A live version of a Jupyter Notebook using the code is available via MyBinder.

A CSV set of stream data including:

• Stream Enthalpy CP (kW / ºC)
• Stream Supply Temperature (T_S)
• Stream Target Temperature (T_T)

And a minimum temperature difference ∆T_min

Currently, PyPinch can calculate, plot, and export as CSV the following:

• The Temperature Interval Diagram
• The Problem Table
• The Heat Cascade
• The Minimum Cold Utility Q_Cmin and the Minimum Hot Utility Q_Hmin
• The Pinch Point T_pinch
• The Shifted Temperature-Enthalpy Composite Diagram
• The Temperature-Enthalpy Composite Diagram
• The Grand Composite Curve

An example code:

from PyPinch import PyPinch

pinch = PyPinch('streams/streams.csv')
options = {'draw'}
pinch.solve(options)

That's it. As simple as that.

The options available are:

• 'draw': draw Matplotlib-based plots
• 'csv': export the calculated data as CSV files
• 'debug': print the raw calculated data

Pinch analysis is a methodology for systematically finding optimum energy targets for a chemical plant. It analyses thermodynamically feasible maximum energy recovery (MER) targets for the available streams in a given plant, achieving them by optimising heat exchanger networks, energy supply methods and process operating conditions (Kemp, Ian, Pinch Analysis and Process Integration, 2nd Edition, 2016).

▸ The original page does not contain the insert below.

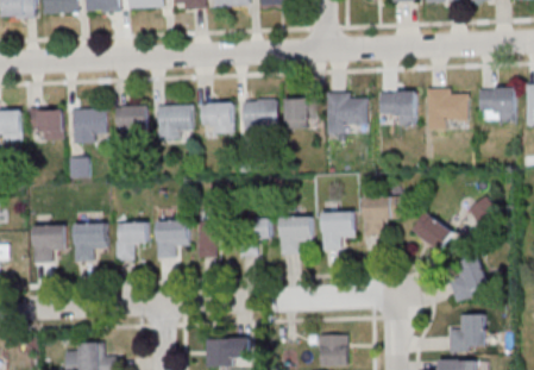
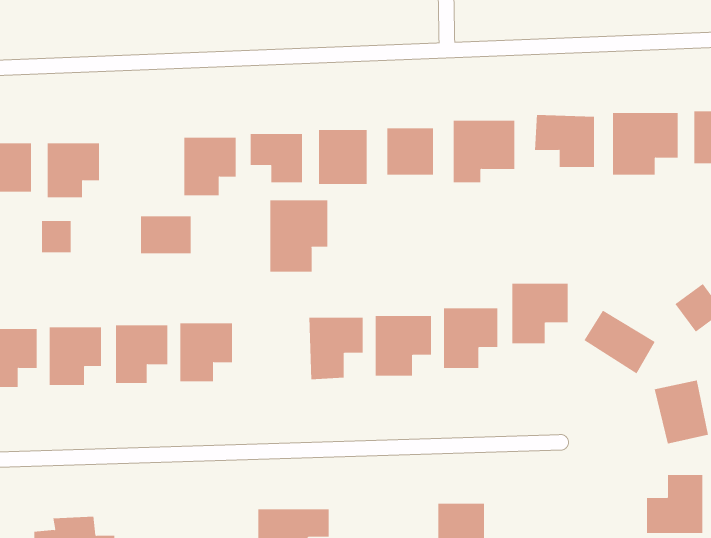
building: [115,107,147,131] -> [140,216,191,254]
building: none -> [270,199,328,272]
building: [197,220,220,257] -> none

It is based on the idea that all streams in a chemical plant can be combined based on their temperature intervals into composite curves: one for the hot streams (the ones that lose heat) and one for the cold streams (the ones that gain heat). These composite curves provide insight into the point of closest approach (the pinch point) and the intervals available for heat exchange. Hence the required extra heating and cooling utilities can be found.